Pharmacologic Category
Antineoplastic Agents; Tyrosine Kinase Inhibitor; Vascular Endothelial Growth Factor (VEGF) Inhibitor. (ATC-Code: L01XE11).
Mechanism of action
Pazopanib is a multi-tyrosine kinase inhibitor of vascular endothelial growth factor receptor (VEGFR)-1, VEGFR-2, VEGFR-3, platelet-derived growth factor receptor (PDGFR)-α and -β, fibroblast growth factor receptor (FGFR)-1 and -3, cytokine receptor (Kit), interleukin-2 receptor inducible T-cell kinase (Itk), leukocyte-specific protein tyrosine kinase (Lck), and transmembrane glycoprotein receptor tyrosine kinase (c-Fms). In vitro, pazopanib inhibits ligand-induced autophosphorylation of VEGFR-2, Kit and PDGFR-β receptors. In vivo, pazopanib inhibits VEGF-induced VEGFR-2 phosphorylation in mouse lungs, angiogenesis in a mouse model, and the growth of some human tumor xenografts in mice.
Therapeutic use
Treatment of patients with advanced renal cell carcinoma.
Pregnancy and lactiation implications
Pazopanib may cause fetal harm if administered during pregnancy. Women of childbearing potential should avoid becoming pregnant during treatment. Due to the potential for serious adverse reaction in the nursing infant, breast-feeding is not recommended.
Unlabeled use
Contraindications
There are no contraindications listed within the manufacturer’s labeling.
Warnings and precautions
Angina, transient ischemic attack, MI, and ischemic stroke observed (use with caution in patients with history of or increased risk for these events; use in patients with recent arteriothrombotic event [within 6 months] not recommended). Perforation and fistula (including fatal) have been reported (monitor for symptoms of gastrointestinal perforation and fistula). Hemorrhagic events (including fatal) have been reported (use not recommended in patients with history of hemoptysis, cerebral hemorrhage or clinically significant gastrointestinal hemorrhage within 6 months). Severe and fatal hepatotoxicity (transaminase and bilirubin elevations) has been reported (monitor hepatic function; may require dosage interruption, reduction, or discontinuation; not recommended in patients with pre-existing severe hepatic impairment). May cause and/or worsen hypertension (monitor for hypertension; antihypertensive therapy should be used if needed and dosage reduction may be necessary for persistent hypertension (despite antihypertensive therapy); discontinue for severe and persistent hypertension which is refractory to dose reduction and antihypertensive therapy). Proteinuria has been observed (obtain baseline and periodic urinalysis; discontinue for grade 4 proteinuria).

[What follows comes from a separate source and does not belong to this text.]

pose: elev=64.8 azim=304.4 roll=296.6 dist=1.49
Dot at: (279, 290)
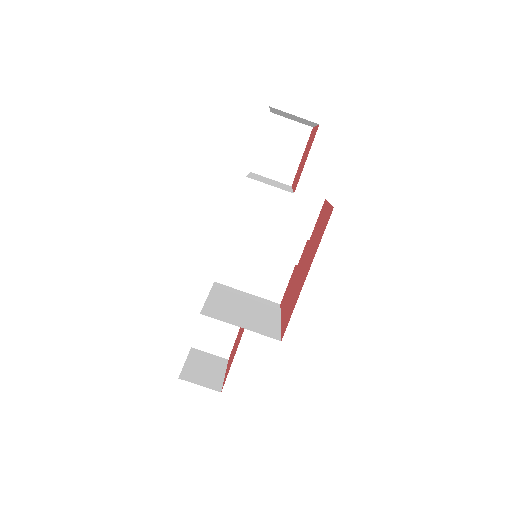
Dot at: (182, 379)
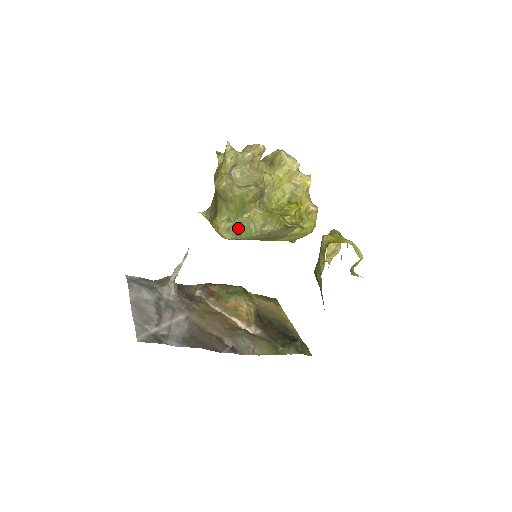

QTc prolongation, including torsade de pointes, has occurred (use caution in patients with history of QTc prolongation, with medications known to prolong the QT interval, or with pre-existing cardiac disease; obtain baseline and periodic 12-lead ECGs, correct electrolyte (potassium, calcium, and magnesium) abnormalities prior to and during treatment). Hypothyroidism has been reported (monitor thyroid function tests). VEGF receptor inhibitors are associated with impaired wound healing (discontinue treatment at least 7 days prior to scheduled surgery; treatment reinitiation should be guided by clinical judgment; discontinue if wound dehiscence occurs). Gilbert’s syndrome, mild indirect (unconjugated) hyperbilirubinemia, may occur (monitor ALT elevation; dosage modification recommended in patients with known Gilbert’s syndrome, mild indirect bilirubin elevation and ALT >3 times ULN).